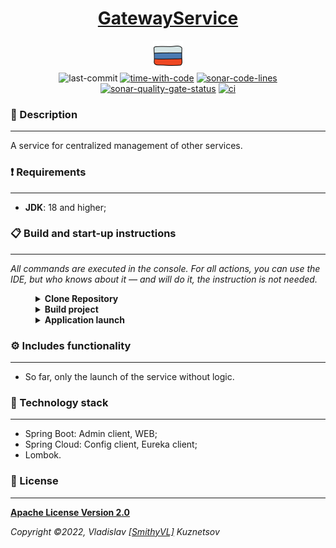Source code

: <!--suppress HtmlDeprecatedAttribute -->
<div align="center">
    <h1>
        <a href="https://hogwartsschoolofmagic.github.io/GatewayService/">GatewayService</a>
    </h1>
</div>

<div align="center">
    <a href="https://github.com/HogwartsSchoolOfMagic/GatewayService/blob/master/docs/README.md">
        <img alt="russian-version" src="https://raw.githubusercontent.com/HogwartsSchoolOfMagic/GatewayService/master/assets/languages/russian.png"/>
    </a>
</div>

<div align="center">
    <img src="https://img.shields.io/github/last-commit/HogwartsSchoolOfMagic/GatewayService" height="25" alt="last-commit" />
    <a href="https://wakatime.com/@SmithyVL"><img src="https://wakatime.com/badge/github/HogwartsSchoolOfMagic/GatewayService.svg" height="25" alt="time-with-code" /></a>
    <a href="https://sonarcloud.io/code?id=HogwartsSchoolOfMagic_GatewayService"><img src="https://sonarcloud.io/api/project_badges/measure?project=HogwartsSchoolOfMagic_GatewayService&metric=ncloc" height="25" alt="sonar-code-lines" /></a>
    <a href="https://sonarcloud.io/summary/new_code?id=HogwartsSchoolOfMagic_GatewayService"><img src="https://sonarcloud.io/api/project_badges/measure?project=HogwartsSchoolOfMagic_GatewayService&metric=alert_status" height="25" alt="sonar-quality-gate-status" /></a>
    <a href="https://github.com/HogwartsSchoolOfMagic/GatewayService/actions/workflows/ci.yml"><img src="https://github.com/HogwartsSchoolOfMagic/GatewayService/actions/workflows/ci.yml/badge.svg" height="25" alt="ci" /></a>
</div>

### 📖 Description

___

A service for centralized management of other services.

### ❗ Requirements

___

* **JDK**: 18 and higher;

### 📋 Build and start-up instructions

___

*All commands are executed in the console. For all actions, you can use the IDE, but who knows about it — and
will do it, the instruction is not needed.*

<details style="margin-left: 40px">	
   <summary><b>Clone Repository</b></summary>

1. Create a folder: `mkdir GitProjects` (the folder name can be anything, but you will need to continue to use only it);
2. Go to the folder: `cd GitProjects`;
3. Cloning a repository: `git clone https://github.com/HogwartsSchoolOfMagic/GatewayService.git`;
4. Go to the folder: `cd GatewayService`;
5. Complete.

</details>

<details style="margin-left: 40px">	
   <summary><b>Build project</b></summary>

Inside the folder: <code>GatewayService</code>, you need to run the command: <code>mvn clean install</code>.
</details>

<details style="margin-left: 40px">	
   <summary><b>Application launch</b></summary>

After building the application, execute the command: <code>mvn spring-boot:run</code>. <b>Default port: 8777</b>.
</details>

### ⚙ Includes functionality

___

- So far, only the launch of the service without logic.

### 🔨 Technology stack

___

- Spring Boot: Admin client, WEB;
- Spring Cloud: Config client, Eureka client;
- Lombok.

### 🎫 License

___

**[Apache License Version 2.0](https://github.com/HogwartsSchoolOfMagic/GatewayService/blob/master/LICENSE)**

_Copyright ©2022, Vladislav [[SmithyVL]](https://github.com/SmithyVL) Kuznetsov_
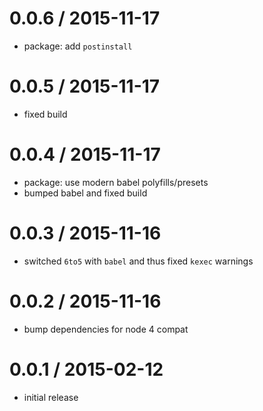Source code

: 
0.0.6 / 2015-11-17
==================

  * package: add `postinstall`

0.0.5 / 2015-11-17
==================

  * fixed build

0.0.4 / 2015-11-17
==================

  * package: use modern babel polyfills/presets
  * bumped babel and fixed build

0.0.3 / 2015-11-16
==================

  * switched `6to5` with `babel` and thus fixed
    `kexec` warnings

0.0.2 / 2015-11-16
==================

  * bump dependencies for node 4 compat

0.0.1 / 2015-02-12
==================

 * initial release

---

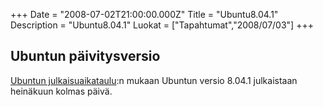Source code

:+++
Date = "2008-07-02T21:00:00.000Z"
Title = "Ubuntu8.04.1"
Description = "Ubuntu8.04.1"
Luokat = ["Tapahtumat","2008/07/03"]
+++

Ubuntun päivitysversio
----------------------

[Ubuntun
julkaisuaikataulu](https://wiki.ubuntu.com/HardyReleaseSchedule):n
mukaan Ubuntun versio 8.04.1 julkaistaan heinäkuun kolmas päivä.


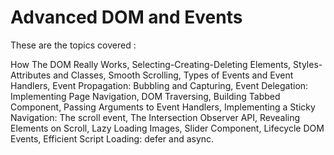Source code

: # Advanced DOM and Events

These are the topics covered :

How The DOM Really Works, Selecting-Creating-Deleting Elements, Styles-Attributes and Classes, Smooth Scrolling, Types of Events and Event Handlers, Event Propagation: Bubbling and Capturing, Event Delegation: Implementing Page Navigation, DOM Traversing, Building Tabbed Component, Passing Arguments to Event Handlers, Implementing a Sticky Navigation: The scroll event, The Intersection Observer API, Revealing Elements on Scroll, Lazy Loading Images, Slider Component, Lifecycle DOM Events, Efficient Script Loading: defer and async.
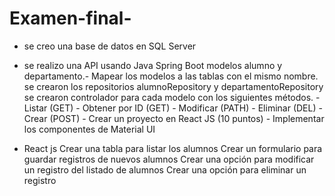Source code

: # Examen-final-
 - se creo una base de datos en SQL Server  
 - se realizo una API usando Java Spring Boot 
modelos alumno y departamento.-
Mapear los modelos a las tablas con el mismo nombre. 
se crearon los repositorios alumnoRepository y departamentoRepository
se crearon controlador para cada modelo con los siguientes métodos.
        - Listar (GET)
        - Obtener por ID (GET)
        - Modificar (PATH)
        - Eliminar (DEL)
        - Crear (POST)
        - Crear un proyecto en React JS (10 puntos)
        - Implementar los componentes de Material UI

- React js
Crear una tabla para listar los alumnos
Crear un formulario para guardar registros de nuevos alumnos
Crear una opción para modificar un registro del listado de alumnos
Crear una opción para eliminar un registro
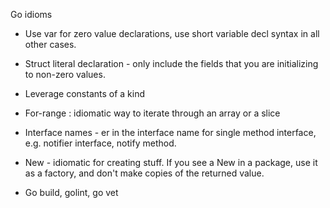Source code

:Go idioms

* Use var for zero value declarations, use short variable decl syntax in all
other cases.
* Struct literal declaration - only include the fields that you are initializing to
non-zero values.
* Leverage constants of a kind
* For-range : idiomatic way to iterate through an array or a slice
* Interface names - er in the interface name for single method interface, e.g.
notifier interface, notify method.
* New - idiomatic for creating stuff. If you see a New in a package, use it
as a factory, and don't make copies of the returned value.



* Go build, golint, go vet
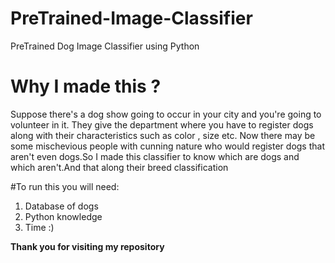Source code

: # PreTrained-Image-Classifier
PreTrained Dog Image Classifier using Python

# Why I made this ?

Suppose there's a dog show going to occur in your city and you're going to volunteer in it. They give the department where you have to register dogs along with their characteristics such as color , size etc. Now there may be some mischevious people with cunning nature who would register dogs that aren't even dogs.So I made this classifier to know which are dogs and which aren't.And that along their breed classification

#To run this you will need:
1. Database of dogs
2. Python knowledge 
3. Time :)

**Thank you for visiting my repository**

...

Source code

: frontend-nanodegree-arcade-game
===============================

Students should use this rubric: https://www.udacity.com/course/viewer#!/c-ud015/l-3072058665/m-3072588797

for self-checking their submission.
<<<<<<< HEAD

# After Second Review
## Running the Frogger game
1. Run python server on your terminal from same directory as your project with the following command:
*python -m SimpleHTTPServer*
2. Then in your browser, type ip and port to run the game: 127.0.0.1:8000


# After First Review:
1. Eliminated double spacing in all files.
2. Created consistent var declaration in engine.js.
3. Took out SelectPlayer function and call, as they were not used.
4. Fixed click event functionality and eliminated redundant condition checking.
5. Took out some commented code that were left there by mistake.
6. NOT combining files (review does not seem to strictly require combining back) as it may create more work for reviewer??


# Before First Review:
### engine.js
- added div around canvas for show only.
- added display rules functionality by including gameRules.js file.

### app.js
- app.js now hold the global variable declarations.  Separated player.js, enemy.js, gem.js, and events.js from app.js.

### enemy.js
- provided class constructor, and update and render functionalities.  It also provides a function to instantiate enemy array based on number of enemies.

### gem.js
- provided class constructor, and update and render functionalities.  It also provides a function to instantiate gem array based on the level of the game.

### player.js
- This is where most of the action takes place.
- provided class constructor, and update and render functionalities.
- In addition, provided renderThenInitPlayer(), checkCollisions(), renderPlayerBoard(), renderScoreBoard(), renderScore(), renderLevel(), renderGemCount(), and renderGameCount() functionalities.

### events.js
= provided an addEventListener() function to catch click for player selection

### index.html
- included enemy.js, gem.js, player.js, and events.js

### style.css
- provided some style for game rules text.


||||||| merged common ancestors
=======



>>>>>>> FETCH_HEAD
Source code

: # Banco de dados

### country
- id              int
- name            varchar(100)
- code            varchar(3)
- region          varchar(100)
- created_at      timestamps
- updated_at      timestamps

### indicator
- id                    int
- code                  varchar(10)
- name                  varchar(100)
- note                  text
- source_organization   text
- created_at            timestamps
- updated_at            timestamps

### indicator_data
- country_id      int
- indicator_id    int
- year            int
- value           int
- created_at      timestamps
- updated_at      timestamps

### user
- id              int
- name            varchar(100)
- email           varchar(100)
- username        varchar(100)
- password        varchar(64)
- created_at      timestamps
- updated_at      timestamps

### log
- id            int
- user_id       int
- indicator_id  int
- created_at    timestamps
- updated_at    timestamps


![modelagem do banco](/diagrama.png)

**TASK STATEMENT**
Print the stretch of the records from the line containing "syntax in all" through the line containing "visiting my repository**", character for character, with the pictures left out.

**RESPONSE TO THIS TASK**
* Use var for zero value declarations, use short variable decl syntax in all
other cases.
* Struct literal declaration - only include the fields that you are initializing to
non-zero values.
* Leverage constants of a kind
* For-range : idiomatic way to iterate through an array or a slice
* Interface names - er in the interface name for single method interface, e.g.
notifier interface, notify method.
* New - idiomatic for creating stuff. If you see a New in a package, use it
as a factory, and don't make copies of the returned value.



* Go build, golint, go vet
Source code

: # PreTrained-Image-Classifier
PreTrained Dog Image Classifier using Python

# Why I made this ?

Suppose there's a dog show going to occur in your city and you're going to volunteer in it. They give the department where you have to register dogs along with their characteristics such as color , size etc. Now there may be some mischevious people with cunning nature who would register dogs that aren't even dogs.So I made this classifier to know which are dogs and which aren't.And that along their breed classification

#To run this you will need:
1. Database of dogs
2. Python knowledge 
3. Time :)

**Thank you for visiting my repository**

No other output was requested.